Más recientemente se sabe de las aportaciones de alías “papa pitufo” a la pasada campaña presidencial, mediando la gestión de algunos personajes que hoy detentan altísimas posiciones en el ejecutivo.

Entonces, no es forzado sospechar que quienes aportan dineros mal habidos a determinados proyectos políticos, esperan una recompensa que se traduce en favores de diversa naturaleza dispensados desde el Estado y que por los laberintos de la economía formal e informal dan liquidez al perverso sistema capitalista nacional.

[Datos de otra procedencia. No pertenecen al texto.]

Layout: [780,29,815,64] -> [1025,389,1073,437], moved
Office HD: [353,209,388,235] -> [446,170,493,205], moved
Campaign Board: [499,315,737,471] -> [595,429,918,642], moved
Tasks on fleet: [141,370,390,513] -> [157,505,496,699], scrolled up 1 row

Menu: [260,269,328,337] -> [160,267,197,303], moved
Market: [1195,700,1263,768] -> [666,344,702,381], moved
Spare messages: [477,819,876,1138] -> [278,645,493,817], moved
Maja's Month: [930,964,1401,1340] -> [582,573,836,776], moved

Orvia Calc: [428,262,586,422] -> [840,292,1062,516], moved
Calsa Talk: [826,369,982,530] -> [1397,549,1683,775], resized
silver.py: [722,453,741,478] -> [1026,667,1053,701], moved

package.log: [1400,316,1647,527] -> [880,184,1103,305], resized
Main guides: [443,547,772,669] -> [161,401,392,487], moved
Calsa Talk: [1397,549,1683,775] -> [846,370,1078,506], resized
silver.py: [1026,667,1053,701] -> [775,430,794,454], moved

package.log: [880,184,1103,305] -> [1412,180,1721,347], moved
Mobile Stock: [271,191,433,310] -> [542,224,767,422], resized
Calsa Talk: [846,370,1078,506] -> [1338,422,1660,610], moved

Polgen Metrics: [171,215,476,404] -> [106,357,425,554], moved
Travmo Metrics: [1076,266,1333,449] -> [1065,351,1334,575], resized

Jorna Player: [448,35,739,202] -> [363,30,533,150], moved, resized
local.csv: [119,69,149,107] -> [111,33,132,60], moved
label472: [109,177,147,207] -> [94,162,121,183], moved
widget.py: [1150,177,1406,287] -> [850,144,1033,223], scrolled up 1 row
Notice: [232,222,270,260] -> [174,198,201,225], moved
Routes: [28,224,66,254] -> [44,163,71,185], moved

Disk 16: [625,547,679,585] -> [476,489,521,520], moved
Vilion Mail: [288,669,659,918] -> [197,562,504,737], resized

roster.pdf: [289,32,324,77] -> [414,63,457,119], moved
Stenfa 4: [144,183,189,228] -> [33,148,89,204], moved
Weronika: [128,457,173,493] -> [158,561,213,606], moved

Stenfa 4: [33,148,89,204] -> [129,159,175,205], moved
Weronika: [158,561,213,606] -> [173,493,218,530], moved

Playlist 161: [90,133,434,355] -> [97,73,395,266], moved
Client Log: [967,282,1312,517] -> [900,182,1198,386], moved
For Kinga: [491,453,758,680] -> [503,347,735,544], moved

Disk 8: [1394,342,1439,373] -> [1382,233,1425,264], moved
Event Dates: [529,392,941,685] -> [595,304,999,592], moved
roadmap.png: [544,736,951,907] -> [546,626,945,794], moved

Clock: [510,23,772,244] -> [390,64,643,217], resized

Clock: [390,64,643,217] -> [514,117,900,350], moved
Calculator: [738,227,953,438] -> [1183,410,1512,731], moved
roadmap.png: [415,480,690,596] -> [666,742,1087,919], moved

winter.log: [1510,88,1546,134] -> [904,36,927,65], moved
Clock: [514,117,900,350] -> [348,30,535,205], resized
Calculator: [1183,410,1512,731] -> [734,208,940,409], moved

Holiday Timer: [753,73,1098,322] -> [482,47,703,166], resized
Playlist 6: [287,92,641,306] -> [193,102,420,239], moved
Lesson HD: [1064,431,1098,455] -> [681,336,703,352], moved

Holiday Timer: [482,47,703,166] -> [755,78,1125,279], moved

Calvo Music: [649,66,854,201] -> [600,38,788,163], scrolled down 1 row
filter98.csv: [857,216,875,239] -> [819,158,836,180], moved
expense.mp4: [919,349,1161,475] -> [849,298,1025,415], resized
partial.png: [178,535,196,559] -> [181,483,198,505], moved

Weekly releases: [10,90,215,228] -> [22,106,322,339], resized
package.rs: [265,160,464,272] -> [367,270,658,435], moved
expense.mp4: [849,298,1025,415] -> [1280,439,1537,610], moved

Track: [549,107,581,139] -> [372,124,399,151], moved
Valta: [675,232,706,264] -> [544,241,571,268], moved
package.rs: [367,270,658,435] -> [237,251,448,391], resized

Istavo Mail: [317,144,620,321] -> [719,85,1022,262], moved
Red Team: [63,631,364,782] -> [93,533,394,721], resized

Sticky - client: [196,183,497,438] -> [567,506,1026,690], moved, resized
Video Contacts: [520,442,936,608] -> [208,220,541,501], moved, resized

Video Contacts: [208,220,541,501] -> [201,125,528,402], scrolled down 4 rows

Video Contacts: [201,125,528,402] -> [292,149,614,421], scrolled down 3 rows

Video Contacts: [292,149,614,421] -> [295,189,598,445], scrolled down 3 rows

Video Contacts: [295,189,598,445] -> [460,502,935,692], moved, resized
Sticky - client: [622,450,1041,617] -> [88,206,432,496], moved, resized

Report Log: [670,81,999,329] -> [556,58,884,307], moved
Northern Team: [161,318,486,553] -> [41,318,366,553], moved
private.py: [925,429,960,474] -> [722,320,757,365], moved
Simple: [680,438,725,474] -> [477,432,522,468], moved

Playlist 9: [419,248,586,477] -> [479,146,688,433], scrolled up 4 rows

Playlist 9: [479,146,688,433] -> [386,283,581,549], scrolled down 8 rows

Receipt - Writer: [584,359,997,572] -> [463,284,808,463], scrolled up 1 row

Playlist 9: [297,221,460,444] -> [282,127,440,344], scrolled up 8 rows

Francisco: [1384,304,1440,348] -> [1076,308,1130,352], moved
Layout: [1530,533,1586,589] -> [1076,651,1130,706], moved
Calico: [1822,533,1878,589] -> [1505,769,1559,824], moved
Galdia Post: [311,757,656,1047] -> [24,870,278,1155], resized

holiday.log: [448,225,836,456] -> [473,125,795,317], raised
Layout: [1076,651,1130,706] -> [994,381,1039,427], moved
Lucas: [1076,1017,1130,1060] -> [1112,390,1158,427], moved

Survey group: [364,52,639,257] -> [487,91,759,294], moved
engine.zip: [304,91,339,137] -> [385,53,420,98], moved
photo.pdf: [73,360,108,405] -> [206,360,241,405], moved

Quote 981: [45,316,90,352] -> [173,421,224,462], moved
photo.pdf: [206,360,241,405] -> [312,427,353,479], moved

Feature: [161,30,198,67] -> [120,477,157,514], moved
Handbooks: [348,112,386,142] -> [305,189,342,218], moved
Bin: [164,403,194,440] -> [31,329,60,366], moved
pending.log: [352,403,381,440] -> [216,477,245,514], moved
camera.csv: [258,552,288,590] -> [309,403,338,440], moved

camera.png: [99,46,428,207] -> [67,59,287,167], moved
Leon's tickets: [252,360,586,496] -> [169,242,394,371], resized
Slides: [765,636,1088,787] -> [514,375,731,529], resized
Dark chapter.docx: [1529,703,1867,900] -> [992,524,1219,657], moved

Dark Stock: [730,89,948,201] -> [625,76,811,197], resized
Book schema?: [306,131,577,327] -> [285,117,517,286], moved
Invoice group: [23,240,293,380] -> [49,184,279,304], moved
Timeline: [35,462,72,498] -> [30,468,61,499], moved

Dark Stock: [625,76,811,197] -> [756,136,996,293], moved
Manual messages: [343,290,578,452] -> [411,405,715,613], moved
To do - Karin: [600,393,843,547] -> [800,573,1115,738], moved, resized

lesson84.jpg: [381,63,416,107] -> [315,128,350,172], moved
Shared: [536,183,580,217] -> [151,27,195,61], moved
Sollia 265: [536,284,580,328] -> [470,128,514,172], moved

Permítaseme ahora un brusco giro hacia el problema de la cultura, considerando la necesaria brevedad que reclaman los contados lectores de estas supersticiones.

En su ensayo “Aspectos socioculturales del narcotráfico: ayer Medellín, hoy Rosario”, la investigadora social argentina Betina Mariel Bovino, ha expuesto: “El narcotráfico surge y se desarrolla como crimen organizado transnacional de enormes dimensiones, que va produciendo y se va identificando con una constelación integrada por una economía criminal, una microsociedad, una narcocultura y una narcopolítica que apunta al Estado mismo. Por eso es necesario considerar al narcotráfico como una producción y comercialización de bienes y servicios ilegales, que podría caracterizarse como “capitalismo mafioso” y ha provocado una restructuración económica, política y social”, y más adelante sostiene: “Tal como lo ha evidenciado Palacios (1999), “(…)se puede presumir que numerosos sectores de capitalistas dedican importantes cantidades de capital a la producción y venta de drogas. Junto a esta compleja organización se desarrolla una enmarañada red de poderes que se insertan en las tramas de Estados y sociedades”.

Bajo estas consideraciones la autora en cita afirma que “…Se logra así una fuerte presencia en las economías nacionales a las que se irriga y controla; se modifican fuerzas y estructuras socioeconómicas; se multiplican consecuencias directas e indirectas; se trasmuta el poder económico y financiero en poder social, cultural, ideológico, político y militar para la defensa y el ataque…”.

De otra parte, en cuanto al fenómeno cultural, Betina Mariel Bovino sostiene: “…la transnacionalización del narcotráfico ha implicado el desarrollo de una narco-cultura, definida como un conjunto de rasgos (comportamientos y valores, lenguaje, códigos propios, normas, simbolismos y significados) relacionados con la producción, distribución y venta de drogas; esta implica, …siguiendo a Valenzuela (2002) a la cultura que abarca todas las manifestaciones de los hábitos sociales del grupo, los productos de la actividad humana inducidos por estos hábitos, y los medios materiales para su producción y reproducción…”.

Pero hay otro aspecto de la cultura que merece profundas reflexiones con miras a considerar transformaciones reales, y se alude aquí a la cultura política. 

Tengo para mí, y así lo he venido exponiendo, que vivimos “una cultura de violencia, atizada por el sectarismo ideológico, que se ha constituido en una especie de pandemia persistente que de una u otra manera nos ha afectado a todos, casi sin excepción, con efectos nefastos que no hemos podido superar…”.

Para sustentar está sospecha, he dicho antes que “No solo la historia sino también la literatura ha dejado testimonio del sectarismo que se encuentra íntima e inescindiblemente ligado a la tragedia de la violencia nacional. En un libro clásico que mal leí en la época del bachillerato como disciplina impuesta por algún profesor de “lenguaje”, consta un pasaje que me sirve ahora para argumentar estas prescindibles ideas: “…- Y diga compadre…¿Se amistaron don Roque y el Anacleto? – No se dijeron esta boca es mía, como si no fueran prójimos…El viejo no le perdonará nunca al muchacho el haberle salido rojo…El muchacho salió a su tío y es muy insolente…Yo tengo miedo…- ¿Miedo? – ¡Miedo de que ese rojo bandido del muchacho mate un día de estos a don Roque, que es tan buen godo!”. (El Cristo de espaldas. Eduardo Caballero Calderón).

Esa violencia sectaria parece reeditada en un juego político caracterizado por un lenguaje que hiere, que no solo enuncia, sino que produce efectos de hecho en la cotidianidad; que se multiplica y crece, ladina, como una hiedra asfixiante.